I really enjoy working with dar, especially because of your attention to
detail which makes dar very versatile tool.
Unfortunately I didn't really have the time yet to test the binary delta
feature before the final 2.6.0 release, but it's just in time to make my
yearly full backups with the signatures now and start testing binary deltas
on production, haha ;-)
Just to let you know, there is an issue compiling dar 2.6 in RHEL-7 due to
gcc 4.8.5:
In file included from i_archive.hpp:35:0,
from archive.cpp:31:
erreurs.hpp:110:15: error: function 'libdar::Egeneric::niveau&
libdar::Egeneric::niveau::operator=(libdar::Egeneric::niveau&&)' defaulted
on its first declaration with an exception-specification that differs from
the implicit declaration 'libdar::Egeneric::niveau&
libdar::Egeneric::niveau::operator=(libdar::Egeneric::niveau&&)'
niveau & operator = (niveau && ref) noexcept = default;
.
(^ and so on, basically all the prototypes with noexcept = default)

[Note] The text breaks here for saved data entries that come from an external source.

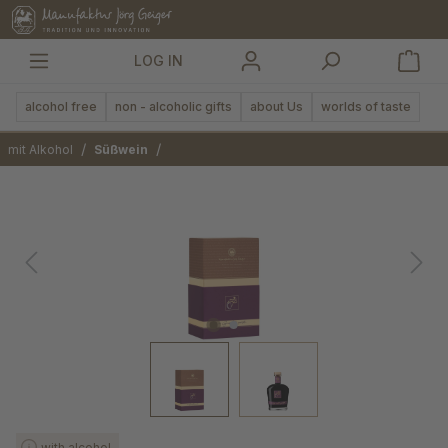
in content
LOG IN
alcohol free
non - alcoholic gifts
about Us
worlds of taste
/
/
mit Alkohol
Süßwein
Skip image gallery
with alcohol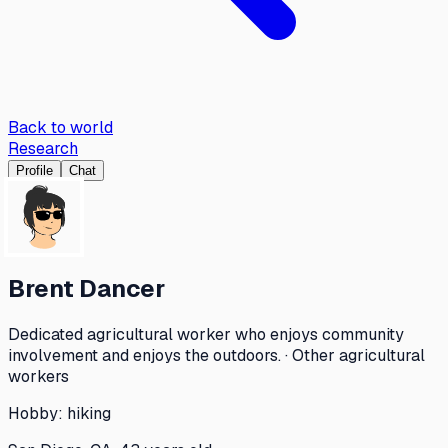
Back to world
Research
Profile
Chat
Brent Dancer
Dedicated agricultural worker who enjoys community
involvement and enjoys the outdoors. · Other agricultural
workers
Hobby:
hiking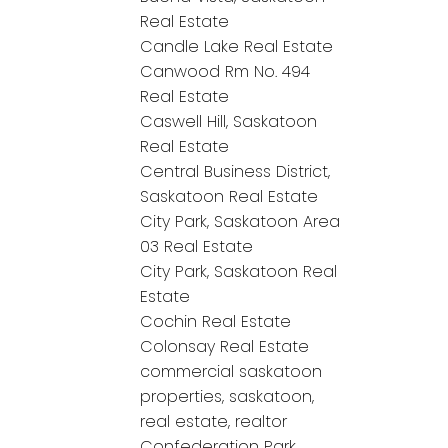
Real Estate
Candle Lake Real Estate
Canwood Rm No. 494
Real Estate
Caswell Hill, Saskatoon
Real Estate
Central Business District,
Saskatoon Real Estate
City Park, Saskatoon Area
03 Real Estate
City Park, Saskatoon Real
Estate
Cochin Real Estate
Colonsay Real Estate
commercial saskatoon
properties, saskatoon,
real estate, realtor
Confederation Park,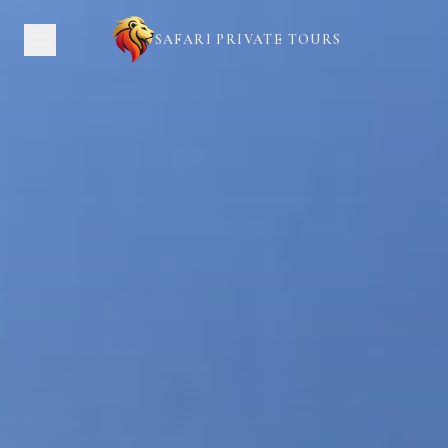
SAFARI PRIVATE TOURS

I understand that gcc 4.8.5 has a very limited (buggy) support for c++11,
but unfortunately I guess this means dar 2.6 will not be available in
EPEL-7.
It should probably also be stated in the documentation that gcc 4.8 is no
longer supported (if this was the intention).
I was able to compile it with devtoolset-7 (gcc 7.3.1), create a RPM (along
with statically linked libthreadar) and the resulting RPM seems to work fine
for now on vanilla Centos 7 (without the newer gcc and libs installed).
Looking forward, I see that dar is using RS_DEFAULT_BLOCK_LEN which is just
2048 bytes. If the signatures will be switched to Blake2, this means the
signature will be 36 bytes (256-bit blake2 + 4 bytes crc32) for each 2k
block. This might be a bit too much for larger files and I was thinking that
instead of having (yet another) command line option for that, dar might try
to optimize the block_len based on file size. I don't see the need for 2k
signatures on multi-gigabyte files, where 8k or 16k signature might be just
ok and a lot smaller. I have a proof of concept patch for that already, for
instance with the 2GB file the blake2 catalog size is reduced from 36MB to
9MB with 8k blocks (default dar catalog with md4 signature would be around
18MB for the same file). I can send the patch to github if needed ;-)
And to nitpick a bit, the man page is not mentioning [Delta] in the [data]
displayed fields. :-)
Thanks again and Happy Holidays!
Regards,
gulikoza
|